Jinko Power
Jinko Power n’est pas un « simple » producteur d’électricité solaire : c’est une plate-forme d’actifs et de services qui tente d’élargir son périmètre jusqu’aux data centers, au moment où la Chine verrouille l’informatique de pointe sous le slogan « Eastern Data, Western Computing ».
À propos de Jinko Power
1. Modèle économique
Jinko Power (cotation Shanghai 601778) se situe sur la chaîne « aval » du photovoltaïque : développement, construction, exploitation et, de plus en plus, cession ou refinancement d’actifs — une logique proche du modèle « asset-light » que le secteur affectionne quand les taux et le prix du MWh sèchent la marge. Selon la fiche entreprise publiée par Financial Times (indicateurs TTM au 28 avril 2025), le groupe affiche un chiffre d’affaires d’environ 4,01 milliards de yuans, un résultat net d’environ 460 millions de yuans et 1 640 employés — des ordres de grandeur qui restent ceux d’un opérateur d’utilities-renouvelables, pas d’un géant manufacturier. La société est distincte de JinkoSolar, cotée séparément, qui engrange les volumes de modules et subit la guerre des prix : en 2025, ce volet « manufacturing » a expédié 86 GW de modules selon le communiqué relayé par MarketScreener, tout en publiant une perte nette lourde — signal que la valeur captée ne se situe plus sur la même courbe que les watts sortis d’usine.
Le cœur historique de Jinko Power reste la production d’électricité renouvelable et les services associés ; le pari de 2026 est d’y adjoindre une couche « computing » : revenus attendus de la location de baies et de services de salles, pas du silicium, selon PV Magazine. En parallèle, l’exposition internationale se lit dans les rapports du groupe mère : dépôt SEC 20-F 2024 (publié fin avril 2025) indique une part des revenus hors Chine à 66,2 % en 2024, dont 14,8 % en Europe — chiffres utiles pour situer la sensibilité aux politiques commerciales de l’UE et des États-Unis.
2. Impact réel
Côté climat, l’activité « pure play » photovoltaïque de Jinko Power contribue mécaniquement à substituer du fossile sur les réseaux où ses centrales injectent — à condition de ne pas confondre production renouvelable et empreinte de la chaîne d’approvisionnement des équipements, dominée par la Chine et souvent alimentée par un mix électrique plus carboné que l’Europe. Connaissance des Énergies rappelle le débat français et européen : dépendance à l’import, intensité carbone « amont » des modules, enjeu de souveraineté industrielle — thèmes que la programmation pluriannuelle de l’énergie et les travaux publics sur les matières critiques portent au cœur de la PPE3. Dans les faits projetés au Moyen-Orient, le parc Al Dhafra (Abou Dhabi), présenté comme l’une des plus grandes centrales solaires « single-site » au monde, est mis en avant avec environ 2,4 millions de tonnes de CO₂ évitées par an lors de l’inauguration relayée par WAM — ordre de grandeur fourni par les porteurs de projet, à prendre comme estimation de reporting de cycle d’exploitation, pas comme bilan vie-cycle complet.

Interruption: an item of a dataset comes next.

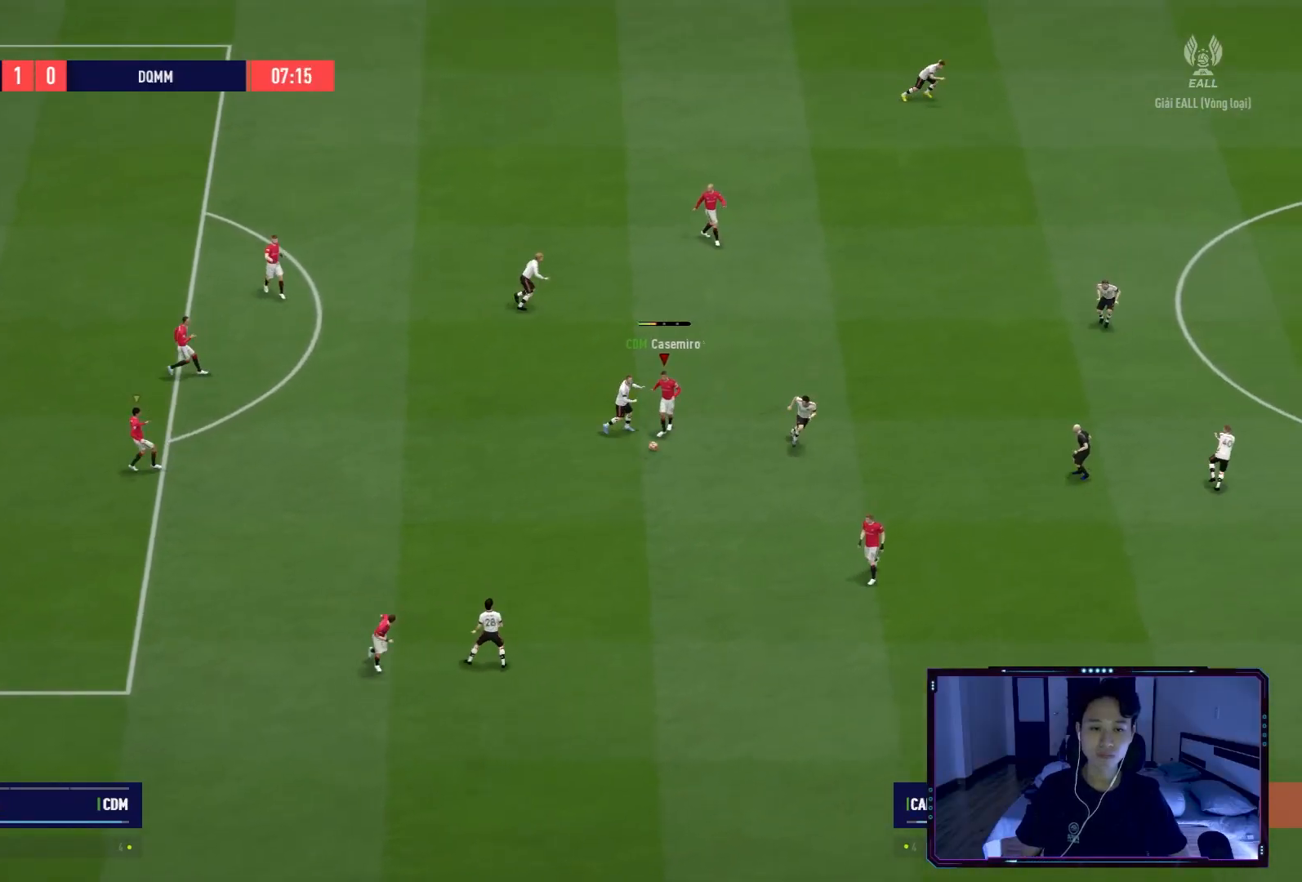
{"buttons": [], "left_stick": "down-right", "right_stick": "center", "events": []}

Le virage data center 1 GW à Zhongwei promet, lui, une mutualisation avec les ambitions nationales chinoises de calcul haute performance ; sur le fond, l’impact « vert » tiendra à la réalité du mix qui alimente l’IT load, au PUE, et au reporting énergétique — autant de variables absentes d’une simple annonce d’investissement.
3. Innovations / partenariats
Le groupe mère met en avant des records de rendement cellule (tandem pérovskite-TOPCon, 34,76 % annoncés en 2025, selon la synthèse MarketScreener) et une feuille de route modules « premium » (série Tiger Neo 3.0, mentionnée dans le même filing SEC 20-F). Côté internationalisation industrielle, le dépôt SEC évoque une coentreprise en Arabie saoudite pour une usine cellules/modules 10 GW, avec montée en puissance visée fin 2026. Sur les actifs, Jinko Power a participé en janvier 2026 au refinancement vert d’Al Dhafra via des obligations « green bonds » de 870,75 millions USD, opération détaillée par EWEC et Jinko Power aux côtés de TAQA, Masdar et EDF — un signal de maturité bancable des grands parcs MENA.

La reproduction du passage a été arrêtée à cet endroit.